Member of the Wyoming House of Representatives
- In office 1980–1992

Personal details
- Born: January 19, 1943 (age 83) Fort Washakie, Wyoming, US
- Party: Republican
- Spouse: Sheri
- Children: 3
- Profession: counselor

= Scott Ratliff =

American politician

Scott J. Ratliff (born January 19, 1943) is an American politician in the state of Wyoming. An Eastern Shoshone, he is the first Native American to be elected to the Wyoming State Legislature and served as a Democrat for Fremont County, Wyoming from 1980 to 1992.
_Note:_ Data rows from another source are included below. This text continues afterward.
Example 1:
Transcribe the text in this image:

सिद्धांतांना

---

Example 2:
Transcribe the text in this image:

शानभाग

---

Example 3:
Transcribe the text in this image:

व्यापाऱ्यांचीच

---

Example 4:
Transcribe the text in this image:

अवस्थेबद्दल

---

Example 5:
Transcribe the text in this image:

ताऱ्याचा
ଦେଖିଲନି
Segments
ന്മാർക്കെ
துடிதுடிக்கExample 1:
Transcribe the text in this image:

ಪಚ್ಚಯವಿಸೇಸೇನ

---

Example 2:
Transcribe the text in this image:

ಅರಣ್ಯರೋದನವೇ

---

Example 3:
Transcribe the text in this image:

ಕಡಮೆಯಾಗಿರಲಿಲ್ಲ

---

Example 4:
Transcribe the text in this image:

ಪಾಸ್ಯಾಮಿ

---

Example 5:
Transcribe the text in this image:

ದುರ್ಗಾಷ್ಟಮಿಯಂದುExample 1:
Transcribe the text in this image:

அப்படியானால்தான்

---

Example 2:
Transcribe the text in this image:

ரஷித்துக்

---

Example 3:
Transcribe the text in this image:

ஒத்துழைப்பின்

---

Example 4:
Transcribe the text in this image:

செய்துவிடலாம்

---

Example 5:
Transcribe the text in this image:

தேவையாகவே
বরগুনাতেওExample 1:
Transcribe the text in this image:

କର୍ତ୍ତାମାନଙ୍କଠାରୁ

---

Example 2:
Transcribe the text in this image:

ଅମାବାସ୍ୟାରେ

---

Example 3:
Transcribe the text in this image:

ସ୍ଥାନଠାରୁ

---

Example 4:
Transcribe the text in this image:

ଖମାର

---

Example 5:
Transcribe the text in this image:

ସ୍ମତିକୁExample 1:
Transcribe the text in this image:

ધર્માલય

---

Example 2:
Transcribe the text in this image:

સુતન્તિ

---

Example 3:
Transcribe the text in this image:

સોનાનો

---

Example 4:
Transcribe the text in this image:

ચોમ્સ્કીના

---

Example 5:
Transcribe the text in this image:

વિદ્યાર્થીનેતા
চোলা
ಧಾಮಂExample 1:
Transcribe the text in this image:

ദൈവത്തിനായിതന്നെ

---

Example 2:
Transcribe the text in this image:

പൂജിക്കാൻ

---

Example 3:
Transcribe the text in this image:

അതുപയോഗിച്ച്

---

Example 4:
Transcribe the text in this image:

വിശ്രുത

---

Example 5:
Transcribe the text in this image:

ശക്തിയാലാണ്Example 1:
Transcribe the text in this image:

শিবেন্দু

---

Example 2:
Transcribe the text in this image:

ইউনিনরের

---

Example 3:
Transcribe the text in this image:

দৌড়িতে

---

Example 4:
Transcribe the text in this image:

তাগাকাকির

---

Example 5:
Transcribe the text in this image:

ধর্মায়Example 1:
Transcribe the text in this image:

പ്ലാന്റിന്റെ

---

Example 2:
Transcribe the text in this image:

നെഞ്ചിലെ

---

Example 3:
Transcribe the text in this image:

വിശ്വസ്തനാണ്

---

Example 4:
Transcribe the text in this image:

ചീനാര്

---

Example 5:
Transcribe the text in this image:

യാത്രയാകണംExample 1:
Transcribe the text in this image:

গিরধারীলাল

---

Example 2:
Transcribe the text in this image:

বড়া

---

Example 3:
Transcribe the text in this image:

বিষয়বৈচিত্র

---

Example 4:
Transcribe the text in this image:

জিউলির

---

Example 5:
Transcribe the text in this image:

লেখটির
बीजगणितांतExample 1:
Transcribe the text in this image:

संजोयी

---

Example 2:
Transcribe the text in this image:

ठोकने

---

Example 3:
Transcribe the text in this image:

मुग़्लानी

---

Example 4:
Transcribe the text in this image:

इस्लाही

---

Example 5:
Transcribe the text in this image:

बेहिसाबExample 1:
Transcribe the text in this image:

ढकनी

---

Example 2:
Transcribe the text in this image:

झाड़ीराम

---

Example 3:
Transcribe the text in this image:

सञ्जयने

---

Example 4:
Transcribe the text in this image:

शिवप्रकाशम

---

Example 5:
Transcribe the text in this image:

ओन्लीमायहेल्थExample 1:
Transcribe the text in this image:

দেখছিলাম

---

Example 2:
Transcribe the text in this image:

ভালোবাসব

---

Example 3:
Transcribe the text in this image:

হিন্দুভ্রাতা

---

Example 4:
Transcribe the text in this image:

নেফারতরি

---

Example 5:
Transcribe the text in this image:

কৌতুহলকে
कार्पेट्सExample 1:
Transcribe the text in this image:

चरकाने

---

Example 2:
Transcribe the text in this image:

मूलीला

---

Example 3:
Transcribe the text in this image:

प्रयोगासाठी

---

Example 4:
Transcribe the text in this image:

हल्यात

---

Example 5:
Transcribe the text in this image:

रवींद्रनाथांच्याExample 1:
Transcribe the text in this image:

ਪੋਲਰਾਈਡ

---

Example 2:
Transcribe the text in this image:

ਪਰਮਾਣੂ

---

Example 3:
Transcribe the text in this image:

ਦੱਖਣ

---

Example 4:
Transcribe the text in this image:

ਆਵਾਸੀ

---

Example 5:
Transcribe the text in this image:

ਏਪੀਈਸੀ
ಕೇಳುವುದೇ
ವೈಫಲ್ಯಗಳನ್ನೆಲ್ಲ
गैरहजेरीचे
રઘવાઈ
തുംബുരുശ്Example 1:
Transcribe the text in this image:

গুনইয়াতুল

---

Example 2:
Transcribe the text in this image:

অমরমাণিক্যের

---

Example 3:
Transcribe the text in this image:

Ratliff was born in Fort Washakie, Wyoming in 1943, and attended Pavillion High School near his family's horse ranch north of Pavillion, Wyoming. He earned degrees at Arapahoe Community College, Black Hills State College (1971) and the University of Wyoming (1973). Holding a master's degree in guidance and counseling, he worked at Eastern Wyoming College and Central Wyoming College. He also served in the Vietnam War and was wounded in action.

After serving as state representative, Ratliff was a member of the Wyoming State Council on Juvenile Justice, Wyoming Cowboy Hall of Fame Board, Shoshone Economic Board, Wyoming State Board of Tribal Economics, and National Advisory Council on Indian Education. He received a human rights award from the Wyoming Counseling Association in 1990. Ratliff is married to Sheri and has three daughters. Ratliff served on Mike Enzi's staff for issues about the Wind River Indian Reservation.